* _Aim of the exercise_
Of all the lines in the entries below, give again exactly those starting at the line containing "and waste management." and ending at the line containing "and diversity.", both ends included, and no others.

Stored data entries
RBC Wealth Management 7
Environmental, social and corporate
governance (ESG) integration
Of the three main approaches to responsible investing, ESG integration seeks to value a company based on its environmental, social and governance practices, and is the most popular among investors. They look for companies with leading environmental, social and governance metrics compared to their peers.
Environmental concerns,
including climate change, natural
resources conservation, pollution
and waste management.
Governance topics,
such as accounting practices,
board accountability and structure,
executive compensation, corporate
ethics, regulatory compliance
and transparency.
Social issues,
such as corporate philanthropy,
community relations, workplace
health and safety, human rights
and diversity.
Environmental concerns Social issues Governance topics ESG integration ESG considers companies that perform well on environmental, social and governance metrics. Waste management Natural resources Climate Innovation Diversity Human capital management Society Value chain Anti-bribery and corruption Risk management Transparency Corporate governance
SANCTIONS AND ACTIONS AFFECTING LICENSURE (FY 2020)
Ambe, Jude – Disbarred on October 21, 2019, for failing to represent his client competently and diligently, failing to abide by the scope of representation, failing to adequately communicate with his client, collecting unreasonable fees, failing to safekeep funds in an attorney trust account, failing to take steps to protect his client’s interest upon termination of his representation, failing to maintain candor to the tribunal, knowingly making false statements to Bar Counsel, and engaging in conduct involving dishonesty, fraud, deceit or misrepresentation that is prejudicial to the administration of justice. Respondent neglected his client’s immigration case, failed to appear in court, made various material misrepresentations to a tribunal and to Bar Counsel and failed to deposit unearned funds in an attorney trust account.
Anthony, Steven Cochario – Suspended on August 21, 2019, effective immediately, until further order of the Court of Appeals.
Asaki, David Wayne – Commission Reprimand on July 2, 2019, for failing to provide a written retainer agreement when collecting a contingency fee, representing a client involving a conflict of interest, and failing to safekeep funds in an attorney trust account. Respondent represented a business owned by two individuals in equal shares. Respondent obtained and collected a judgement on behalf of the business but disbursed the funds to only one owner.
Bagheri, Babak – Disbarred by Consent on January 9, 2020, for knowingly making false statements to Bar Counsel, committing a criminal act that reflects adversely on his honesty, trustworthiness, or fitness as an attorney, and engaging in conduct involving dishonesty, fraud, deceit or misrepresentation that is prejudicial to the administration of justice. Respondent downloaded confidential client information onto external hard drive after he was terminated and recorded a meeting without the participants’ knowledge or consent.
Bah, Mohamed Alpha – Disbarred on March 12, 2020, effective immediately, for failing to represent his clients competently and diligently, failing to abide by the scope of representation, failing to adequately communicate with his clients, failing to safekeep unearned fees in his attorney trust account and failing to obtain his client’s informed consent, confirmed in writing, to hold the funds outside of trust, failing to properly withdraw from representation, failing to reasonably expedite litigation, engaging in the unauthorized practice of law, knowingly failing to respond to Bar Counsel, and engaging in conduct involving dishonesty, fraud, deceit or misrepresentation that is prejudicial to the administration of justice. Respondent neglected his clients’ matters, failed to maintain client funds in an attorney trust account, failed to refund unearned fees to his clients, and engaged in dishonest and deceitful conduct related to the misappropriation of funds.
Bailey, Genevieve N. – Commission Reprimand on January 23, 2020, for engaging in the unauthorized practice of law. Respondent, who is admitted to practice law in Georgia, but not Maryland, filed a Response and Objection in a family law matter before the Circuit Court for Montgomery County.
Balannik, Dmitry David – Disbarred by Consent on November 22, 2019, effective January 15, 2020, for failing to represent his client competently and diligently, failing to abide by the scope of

* _Exercise response_
and waste management.
Governance topics,
such as accounting practices,
board accountability and structure,
executive compensation, corporate
ethics, regulatory compliance
and transparency.
Social issues,
such as corporate philanthropy,
community relations, workplace
health and safety, human rights
and diversity.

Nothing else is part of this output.